10/01/2010
O Sol Mio
Après-midi cocooning, installés dans le canapé avec ma douce, nous lisons avec Radio Classique en fond sonore. Il fait froid dehors, le ciel bas est gris signe de neige proche, « nous sommes bien » pour reprendre le slogan de cette antenne musicale.
Eve Ruggieri vient de lancer O Sol Mio le célèbre classique Napolitain et ma femme dresse l'oreille, non comme un setter, mais comme interpellée par cet air. « Ca me rappelle mon oncle Louis qui la braillait au volant de sa 2CV ! » me dit-elle en souriant avec mélancolie. Je n'ai pas connu son oncle Louis, mais j'en sais un autre qui la beuglait tant et plus, mon grand-père.

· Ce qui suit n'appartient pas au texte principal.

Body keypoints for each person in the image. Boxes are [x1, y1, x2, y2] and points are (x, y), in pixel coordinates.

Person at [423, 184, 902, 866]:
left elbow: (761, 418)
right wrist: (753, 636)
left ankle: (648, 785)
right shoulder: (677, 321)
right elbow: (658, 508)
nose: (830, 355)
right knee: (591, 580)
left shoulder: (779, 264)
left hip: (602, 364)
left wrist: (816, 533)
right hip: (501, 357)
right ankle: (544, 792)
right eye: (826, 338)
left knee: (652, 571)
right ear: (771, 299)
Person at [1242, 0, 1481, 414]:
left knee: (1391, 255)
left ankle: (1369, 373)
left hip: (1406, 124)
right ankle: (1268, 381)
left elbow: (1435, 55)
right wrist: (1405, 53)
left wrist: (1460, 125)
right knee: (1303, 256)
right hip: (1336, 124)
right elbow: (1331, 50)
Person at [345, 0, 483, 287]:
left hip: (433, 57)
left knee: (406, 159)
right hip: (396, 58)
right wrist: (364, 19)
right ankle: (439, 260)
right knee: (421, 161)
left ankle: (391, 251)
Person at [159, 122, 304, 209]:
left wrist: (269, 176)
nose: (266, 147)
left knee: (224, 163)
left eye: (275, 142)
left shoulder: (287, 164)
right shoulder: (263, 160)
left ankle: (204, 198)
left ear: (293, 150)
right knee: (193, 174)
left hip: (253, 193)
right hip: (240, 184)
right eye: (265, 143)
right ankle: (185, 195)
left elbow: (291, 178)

Un dimanche de printemps, beau et déjà chaud, dans la cour de notre immeuble rue Richer à Paris, le repas se prépare en cuisine, la semaine de boulot laisse une parenthèse de détente, les mains dans les poches de son pantalon, le petit bonhomme se lâche. Quelques raclements de gorge, notes fredonnées pour se chauffer la voix, signes que le récital va commencer. Tout le répertoire va y passer, pot-pourri d'extraits d'opéras ou d'opérettes, reprises de chanteurs d'une autre époque tels les Dassary, Compagnons de la chanson, Edith Piaf et autres.

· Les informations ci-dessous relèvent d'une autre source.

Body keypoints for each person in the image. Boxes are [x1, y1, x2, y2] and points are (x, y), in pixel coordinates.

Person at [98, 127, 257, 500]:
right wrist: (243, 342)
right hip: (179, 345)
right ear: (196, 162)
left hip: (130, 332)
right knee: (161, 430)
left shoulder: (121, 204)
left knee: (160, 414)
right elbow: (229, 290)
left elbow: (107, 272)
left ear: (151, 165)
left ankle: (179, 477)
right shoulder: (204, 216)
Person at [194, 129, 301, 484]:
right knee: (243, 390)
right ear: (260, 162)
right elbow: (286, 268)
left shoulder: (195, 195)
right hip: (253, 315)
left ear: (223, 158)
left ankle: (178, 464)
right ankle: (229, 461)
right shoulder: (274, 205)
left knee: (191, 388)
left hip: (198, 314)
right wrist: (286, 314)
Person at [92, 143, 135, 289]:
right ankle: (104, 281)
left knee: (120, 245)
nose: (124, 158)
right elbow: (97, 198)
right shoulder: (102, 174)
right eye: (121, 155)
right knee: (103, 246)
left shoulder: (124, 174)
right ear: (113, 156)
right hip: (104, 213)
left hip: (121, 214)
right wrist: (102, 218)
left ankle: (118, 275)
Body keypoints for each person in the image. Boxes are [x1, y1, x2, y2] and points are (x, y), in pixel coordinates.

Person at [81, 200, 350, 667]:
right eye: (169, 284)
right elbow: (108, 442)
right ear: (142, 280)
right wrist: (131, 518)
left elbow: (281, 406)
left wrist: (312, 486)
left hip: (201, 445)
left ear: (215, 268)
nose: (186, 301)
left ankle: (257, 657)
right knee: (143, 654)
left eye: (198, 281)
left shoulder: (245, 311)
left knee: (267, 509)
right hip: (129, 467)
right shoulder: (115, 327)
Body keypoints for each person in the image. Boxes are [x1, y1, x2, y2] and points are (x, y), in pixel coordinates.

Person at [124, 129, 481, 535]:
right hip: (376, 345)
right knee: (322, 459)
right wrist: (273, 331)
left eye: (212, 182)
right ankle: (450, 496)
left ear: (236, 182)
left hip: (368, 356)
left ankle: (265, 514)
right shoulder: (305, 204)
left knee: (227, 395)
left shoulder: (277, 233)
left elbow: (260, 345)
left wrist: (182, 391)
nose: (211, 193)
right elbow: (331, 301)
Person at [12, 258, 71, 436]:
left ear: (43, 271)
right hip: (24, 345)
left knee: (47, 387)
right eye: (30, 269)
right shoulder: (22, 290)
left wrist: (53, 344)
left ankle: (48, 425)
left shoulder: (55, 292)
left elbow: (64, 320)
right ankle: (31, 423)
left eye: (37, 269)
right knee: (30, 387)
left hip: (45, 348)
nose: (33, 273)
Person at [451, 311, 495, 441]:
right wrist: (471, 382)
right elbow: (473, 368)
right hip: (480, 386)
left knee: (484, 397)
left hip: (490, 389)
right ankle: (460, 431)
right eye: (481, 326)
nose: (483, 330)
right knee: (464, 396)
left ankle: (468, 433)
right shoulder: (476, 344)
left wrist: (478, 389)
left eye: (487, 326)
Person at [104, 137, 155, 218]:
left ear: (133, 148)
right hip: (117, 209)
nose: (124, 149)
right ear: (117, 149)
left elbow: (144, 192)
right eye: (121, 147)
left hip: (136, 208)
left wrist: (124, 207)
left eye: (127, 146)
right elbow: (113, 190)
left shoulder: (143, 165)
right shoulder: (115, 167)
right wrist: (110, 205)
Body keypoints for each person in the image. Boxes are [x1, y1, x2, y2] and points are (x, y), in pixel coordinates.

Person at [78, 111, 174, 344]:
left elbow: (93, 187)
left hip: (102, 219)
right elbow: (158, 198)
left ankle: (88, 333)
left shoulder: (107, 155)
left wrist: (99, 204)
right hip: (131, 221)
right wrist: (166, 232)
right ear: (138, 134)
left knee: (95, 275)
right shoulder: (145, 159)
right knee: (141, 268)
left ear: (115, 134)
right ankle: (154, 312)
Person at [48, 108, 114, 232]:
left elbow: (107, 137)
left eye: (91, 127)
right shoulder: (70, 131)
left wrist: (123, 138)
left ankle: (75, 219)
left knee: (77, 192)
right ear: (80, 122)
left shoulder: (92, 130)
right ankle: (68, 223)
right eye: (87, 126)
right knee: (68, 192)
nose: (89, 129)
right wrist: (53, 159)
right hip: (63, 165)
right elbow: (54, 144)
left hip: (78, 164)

Les airs s'enchaînent les uns après les autres, l'artiste ne se sent plus, le visage cramoisi et la gorge tendue comme une peau de tambour, mon grand-père tutoie une gloire rêvée. Bientôt les vocalises tendent à faire durer la note jusqu'à la limite de l'asphyxie ce qui annonce la fin des réjouissances ou du supplice, c'est selon. De son un mètre soixante à tout casser, il me domine moi le gamin ébahi par le spectacle. Il est de bon ton alors de le féliciter pour sa performance, sinon gare. Mais comme on n'est jamais mieux servi que par soi-même, il s'auto-congratule et ne manque pas de nous rappeler que dans sa jeunesse sa voix était recherchée et qu'on l'aurait approché pour une éventuelle carrière - sans que j'ai jamais très bien compris où l'espoir avait achoppé. Vantardise ou malchance ?
Les années passeront, le répertoire se gonflera des œuvres de Mireille Mathieu et Ivan Rebroff. Evoquer Mireille Mathieu c'est la rigolade assurée pour vous autres lecteurs innocents, mais moi j'ai enduré sa discographie chantée par la voix chevrotante de mon parent vieillissant. Aucun repas de famille sans qu'on y coupe, moi qui me réjouis en général d'arriver au dessert, je voyais les assiettes à fromage repartir en cuisine avec angoisse. Evidemment quelque bonne âme ne pouvait faire autrement que de lâcher un « Grand-père, c'est comment la chanson Mon Crédo ? », en ce temps-là on savait respecter les vieux parents. Aussitôt la boite à musique se mettait en branle « Oui je croooois, qu'une vie ça commence avec un mot d'amoooour ... » Lentement ma mère débarrassait la table, les adultes s'installaient dans les canapés pour discuter à vox basse et moi par terre dans mon coin je jouais avec mes petites autos. Dehors il faisait froid, le ciel bas était gris signe de neige proche, nous étions bien finalement.